The biggest impasse an adaptation of could face One hundred years of solitudeand which is what happened with the eight-part work directed by Alex García López and Laura Mora, is the attempt to enclose a story that is too big within a container such as the screen. The type of literature at its maximum power, which transcends space and time and which can be attributed to the territories of the infinite, where the imagination can gallop free and unlimited.
But transpositions of undisputed pages for world narrative have been made, with often discreet results, sometimes even excellent ones like the three films of The Lord of the Ringsalmost as immortal as the characters and their stories on paper. Now entering this category of praiseworthy adaptations is the serial revisitation of the book of the same name by the Colombian writer Gabriel García Márquezwithin the framework of Netflix and divided into a first and second part precisely to attempt to restore breadth and breadth to his timeless novel.

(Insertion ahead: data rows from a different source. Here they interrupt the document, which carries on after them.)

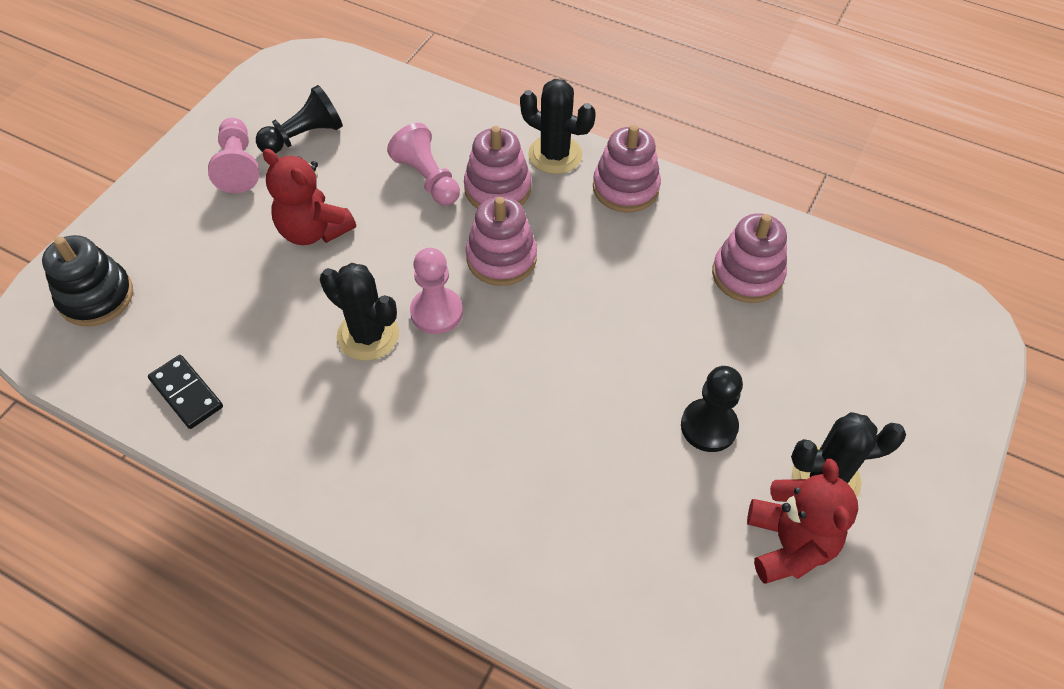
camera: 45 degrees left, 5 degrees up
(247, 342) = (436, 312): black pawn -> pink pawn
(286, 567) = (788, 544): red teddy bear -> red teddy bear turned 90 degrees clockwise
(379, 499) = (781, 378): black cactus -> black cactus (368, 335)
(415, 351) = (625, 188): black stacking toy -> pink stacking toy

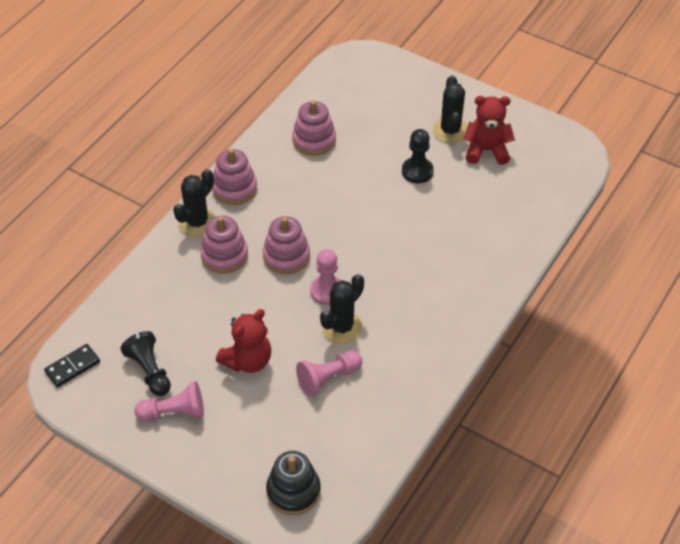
camera: 85 degrees left, 5 degrees down
(186, 393) = (380, 425): black domino -> black domino (72, 367)
(427, 178) = (208, 294): pink pawn -> pink pawn (328, 378)

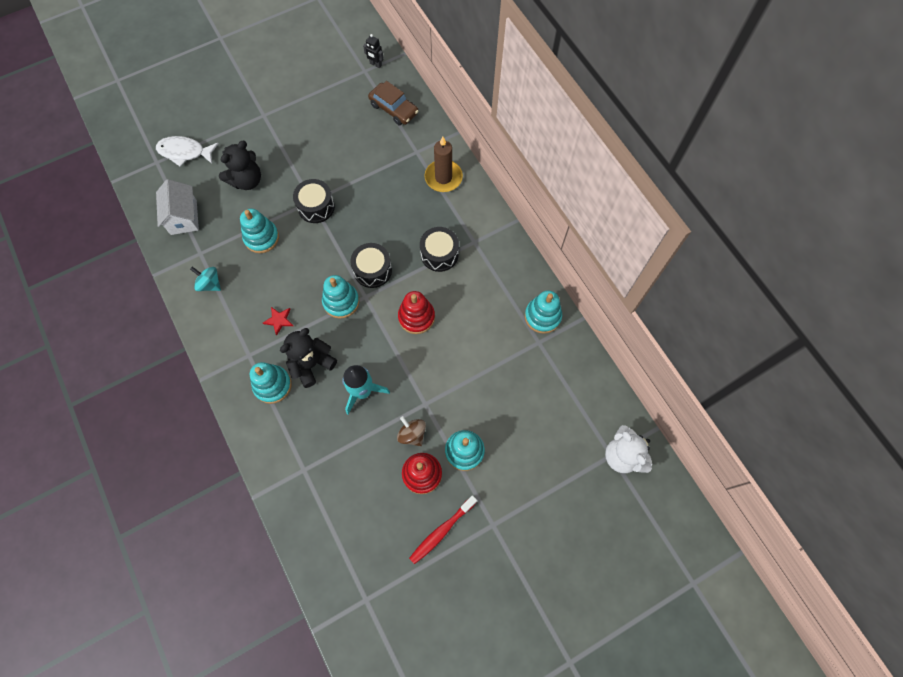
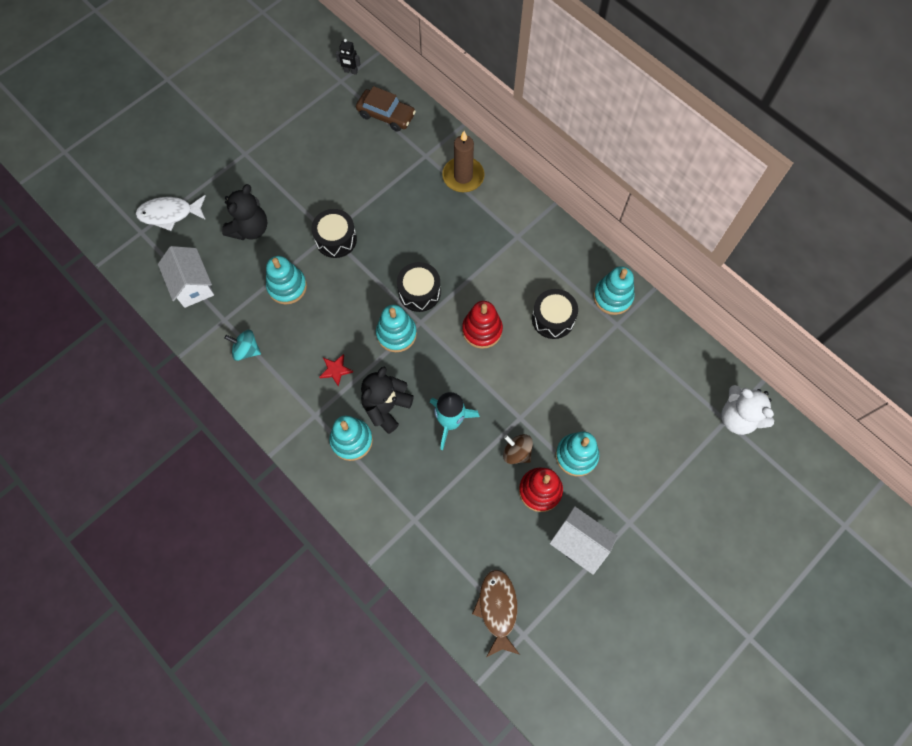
camera: 15 degrees left, 0 degrees up
(350, 570) = (497, 609): none -> brown fish
(439, 254) = (485, 258): black drum -> black drum (553, 319)
(441, 531) = (579, 543): red toothbrush -> white house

The history of the Buendía family
What’s most admirable about the Netflix version of One hundred years of solitude it is that he does not decide, however, to rely solely on the verbose content of the book from which it is taken, but to set up a dance on which words and images fluctuate, accompanied by a light and continuously fluid work of the camera. The direction is not afraid of getting lost in the meanders of the Buendía familywhose evolution is told starting from the characters of Úrsula and José Arcadio up to their offspring, but finds its own positioning in the artistic importance of the transposition onto the platform and does so from the first sequence. An introduction into a new and fruitful world continuous omensas underlined by the objective which nothing escapes: the horror, the house as the heart of the entire story, the continuous hovering of death.
If the outcome of Márquez’s story is impressive, so is the ambition of the series, never wanting to work in subtraction to risk disrespecting the original work, but going towards it, embracing its vastness and the continuous spanning of the years that they gradually broaden the terrain of history, just like the first huts of Macondo. An imaginary place that has become to all intents and purposes a city whose development can be seen. A growth of its community and, thus, of the narrative lines of the show which have the same smoothness with which all cultures and societies change their skin. A small world which for the writer represented more a mental state than a real concert venue, albeit inspired byAracataca where he was born, a river village that takes its name from the river it runs alongside and which descends from the nearby Sierra Nevada de Santa Marta chain in Colombia.
The compass of One hundred years of solitude
It is therefore a sense of growth that is perceived from episode to episode. The expansion of a story whose writing, just like the direction, does not need explanations or forcing, but continues smoothly, expanding the legacy of the Buendía family, making it a portrait of the entire family tree. This is also thanks to a voice-over which, like a narrator who seems to be reading their story straight from a book, helps the audience to orient themselves between the existences and emotions of the various characters, without ever sounding invasive or pedantic. A compass that helps to indicate a direction and invites spectators to follow it. North star of a story in which you never have the feeling of getting lost, almost being surprised given the amount of information that the narration, images and protagonists do not shy away from sharing.
A cyclopean operation which finds in the serial dimension the possibility of giving greater scope to each of its aspects. A faithful work which, even if it were to sacrifice some aspects of the book or rework them to make them suitable for another medium, keeps its core alive and bold.